I have a subgroup of members of my lab who got special permission by the dean to actually go into the lab and do these experiments. Everyone else is supposed to stay at home. We have started to look at a few questions. The first is to determine whether we can demonstrate in the lab that treatment for viral pneumonia with bisphosphonate is beneficial in mice. If so, what is the optimal dosing regimen? This is really important. Normally, bisphosphonates are used chronically over years. That's not what we are talking about. We have to elucidate all these questions in animals first.
And then we've actually ordered several different bisphosphonates. They're different in their chemistry and they're different in how they're administered. We’d like to compare them to see if one stands out as being particularly potent. That's another important question.
Then separately and in parallel, we can address another question. If we immunize animal models at doses that are deliberately insufficient to elicit the maximum response, does the addition of the bisphosphonate give us an immune response that is equivalent to, or maybe better than, the response to the vaccine alone at a higher dose?

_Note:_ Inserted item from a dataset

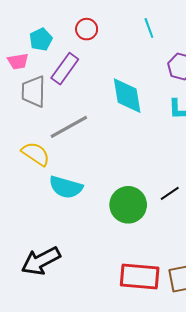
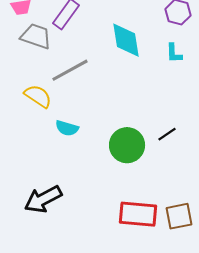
gray trapezoid: (34, 91) -> (36, 36), turned 108
cyan semicircle: (66, 187) -> (67, 128), size x0.7

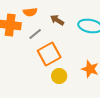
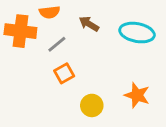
orange square: (49, 54) -> (64, 73), moved, size x0.6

And then what's the quality and longevity of the immune response; what's the onset of the immune response? In other words, can we replicate in primates what we've seen in mice? We will have to start in mice with the COVID-19 vaccine.
You mentioned that bisphosphonates have been around for a long time. Does that confer any advantage, given the urgency of these efforts?
That’s one of the beauties of this. They're widely available and they're generic, so they're cheap. And they are already approved for clinical use. That's actually very important, because there is no adjuvant that is approved anywhere as an adjuvant alone. There are only vaccines, where the vaccine is a combination of antigens plus an adjuvant. So that means if you have a candidate vaccine, it is what it is. You cannot just simply say, okay, as of today, I'm going to add a different adjuvant to it, unless there's a drug that's already approved for something else and, as the prescribing physician, you can use it off-label.
Are there certain collaborations that your lab group needs to build to make this happen?
Within my own group, I have very good people; they're very experienced and eager to do this basic research. But, as we move this along to other species, it will become extremely expensive. Then also, in particular, to take this from animals into the clinic will require expertise that others have much more than we do.
Being able to communicate and collaborate with all of the amazing members of our community is going to be absolutely critical to very rapidly move this out of the lab and into the clinic. That's what we all hope for as scientists, right? In some way, you make a difference. And this would be, obviously, a wonderful way to contribute to this.
There’s so much at stake. And there are so many people who are going to suffer a great deal. I think as a member of humankind, you have an obligation to do what you can to deal with this in any way possible.